* [Work order]
Extract, exactly as written, each line from the start of the records below to the line containing "<source format=gbp>", both ends included; drop the pictures.
[[ Given data, beginning ]]
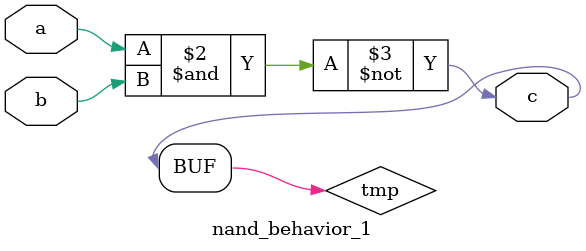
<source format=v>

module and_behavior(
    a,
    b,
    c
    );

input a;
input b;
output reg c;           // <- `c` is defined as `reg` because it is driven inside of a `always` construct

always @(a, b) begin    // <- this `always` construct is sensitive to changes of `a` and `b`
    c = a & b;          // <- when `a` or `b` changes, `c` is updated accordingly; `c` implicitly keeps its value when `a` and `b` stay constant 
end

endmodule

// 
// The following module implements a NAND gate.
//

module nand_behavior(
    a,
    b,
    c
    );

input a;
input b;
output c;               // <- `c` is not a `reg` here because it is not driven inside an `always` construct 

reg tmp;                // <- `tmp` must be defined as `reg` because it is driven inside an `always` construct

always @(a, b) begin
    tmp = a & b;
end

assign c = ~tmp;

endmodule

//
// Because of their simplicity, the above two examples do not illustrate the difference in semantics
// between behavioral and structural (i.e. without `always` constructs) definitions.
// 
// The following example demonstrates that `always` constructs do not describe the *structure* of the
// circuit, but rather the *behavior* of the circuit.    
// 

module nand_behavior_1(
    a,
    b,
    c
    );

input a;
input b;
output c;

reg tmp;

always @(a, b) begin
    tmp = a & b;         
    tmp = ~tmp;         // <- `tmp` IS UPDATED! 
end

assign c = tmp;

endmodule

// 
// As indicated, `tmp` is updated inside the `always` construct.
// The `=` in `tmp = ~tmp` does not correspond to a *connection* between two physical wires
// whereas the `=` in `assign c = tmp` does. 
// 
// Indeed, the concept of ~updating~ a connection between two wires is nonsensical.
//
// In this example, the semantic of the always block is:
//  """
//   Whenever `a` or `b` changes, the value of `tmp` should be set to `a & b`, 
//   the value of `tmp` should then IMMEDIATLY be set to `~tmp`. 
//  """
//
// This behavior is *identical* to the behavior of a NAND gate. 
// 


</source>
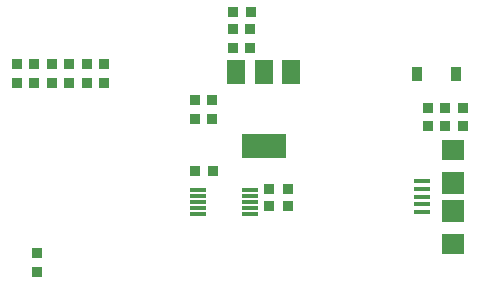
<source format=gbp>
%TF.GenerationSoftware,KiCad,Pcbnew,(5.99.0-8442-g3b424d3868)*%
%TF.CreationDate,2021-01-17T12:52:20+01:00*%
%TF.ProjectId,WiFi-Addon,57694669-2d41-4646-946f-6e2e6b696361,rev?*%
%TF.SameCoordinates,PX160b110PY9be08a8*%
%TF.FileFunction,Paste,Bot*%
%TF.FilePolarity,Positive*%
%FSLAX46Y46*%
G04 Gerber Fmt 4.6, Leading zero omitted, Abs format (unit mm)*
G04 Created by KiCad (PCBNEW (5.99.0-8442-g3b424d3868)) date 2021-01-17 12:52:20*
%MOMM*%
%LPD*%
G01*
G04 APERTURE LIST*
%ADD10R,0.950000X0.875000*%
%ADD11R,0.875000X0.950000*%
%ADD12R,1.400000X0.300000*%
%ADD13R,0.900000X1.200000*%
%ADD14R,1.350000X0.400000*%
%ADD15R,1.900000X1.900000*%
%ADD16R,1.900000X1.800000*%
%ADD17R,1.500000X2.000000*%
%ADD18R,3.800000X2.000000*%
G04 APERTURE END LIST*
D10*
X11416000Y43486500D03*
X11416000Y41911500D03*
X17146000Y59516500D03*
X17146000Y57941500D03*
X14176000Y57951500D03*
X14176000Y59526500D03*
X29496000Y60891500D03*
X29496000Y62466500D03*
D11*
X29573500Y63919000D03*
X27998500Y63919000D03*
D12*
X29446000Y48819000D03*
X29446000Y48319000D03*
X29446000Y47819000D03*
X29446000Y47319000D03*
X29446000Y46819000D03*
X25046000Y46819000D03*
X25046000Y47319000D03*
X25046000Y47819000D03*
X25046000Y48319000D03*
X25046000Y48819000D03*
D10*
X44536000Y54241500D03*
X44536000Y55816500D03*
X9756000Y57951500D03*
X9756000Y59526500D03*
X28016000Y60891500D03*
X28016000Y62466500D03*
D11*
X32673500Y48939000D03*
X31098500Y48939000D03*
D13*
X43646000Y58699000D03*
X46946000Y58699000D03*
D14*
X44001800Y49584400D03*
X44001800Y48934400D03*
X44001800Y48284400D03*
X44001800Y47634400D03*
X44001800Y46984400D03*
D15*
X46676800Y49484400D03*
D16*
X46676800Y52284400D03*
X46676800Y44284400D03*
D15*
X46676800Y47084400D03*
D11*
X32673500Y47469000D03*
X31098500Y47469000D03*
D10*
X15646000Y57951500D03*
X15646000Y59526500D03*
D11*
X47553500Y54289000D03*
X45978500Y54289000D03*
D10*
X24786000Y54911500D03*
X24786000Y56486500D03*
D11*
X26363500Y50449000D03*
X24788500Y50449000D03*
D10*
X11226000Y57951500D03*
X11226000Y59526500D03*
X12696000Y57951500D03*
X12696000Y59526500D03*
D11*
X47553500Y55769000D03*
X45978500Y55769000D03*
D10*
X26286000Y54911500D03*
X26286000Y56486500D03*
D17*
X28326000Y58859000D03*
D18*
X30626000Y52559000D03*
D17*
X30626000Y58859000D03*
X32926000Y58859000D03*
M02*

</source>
[[ Given data, end ]]
* [Task answer]
<source format=v>

module and_behavior(
    a,
    b,
    c
    );

input a;
input b;
output reg c;           // <- `c` is defined as `reg` because it is driven inside of a `always` construct

always @(a, b) begin    // <- this `always` construct is sensitive to changes of `a` and `b`
    c = a & b;          // <- when `a` or `b` changes, `c` is updated accordingly; `c` implicitly keeps its value when `a` and `b` stay constant 
end

endmodule

// 
// The following module implements a NAND gate.
//

module nand_behavior(
    a,
    b,
    c
    );

input a;
input b;
output c;               // <- `c` is not a `reg` here because it is not driven inside an `always` construct 

reg tmp;                // <- `tmp` must be defined as `reg` because it is driven inside an `always` construct

always @(a, b) begin
    tmp = a & b;
end

assign c = ~tmp;

endmodule

//
// Because of their simplicity, the above two examples do not illustrate the difference in semantics
// between behavioral and structural (i.e. without `always` constructs) definitions.
// 
// The following example demonstrates that `always` constructs do not describe the *structure* of the
// circuit, but rather the *behavior* of the circuit.    
// 

module nand_behavior_1(
    a,
    b,
    c
    );

input a;
input b;
output c;

reg tmp;

always @(a, b) begin
    tmp = a & b;         
    tmp = ~tmp;         // <- `tmp` IS UPDATED! 
end

assign c = tmp;

endmodule

// 
// As indicated, `tmp` is updated inside the `always` construct.
// The `=` in `tmp = ~tmp` does not correspond to a *connection* between two physical wires
// whereas the `=` in `assign c = tmp` does. 
// 
// Indeed, the concept of ~updating~ a connection between two wires is nonsensical.
//
// In this example, the semantic of the always block is:
//  """
//   Whenever `a` or `b` changes, the value of `tmp` should be set to `a & b`, 
//   the value of `tmp` should then IMMEDIATLY be set to `~tmp`. 
//  """
//
// This behavior is *identical* to the behavior of a NAND gate. 
// 


</source>
<source format=gbp>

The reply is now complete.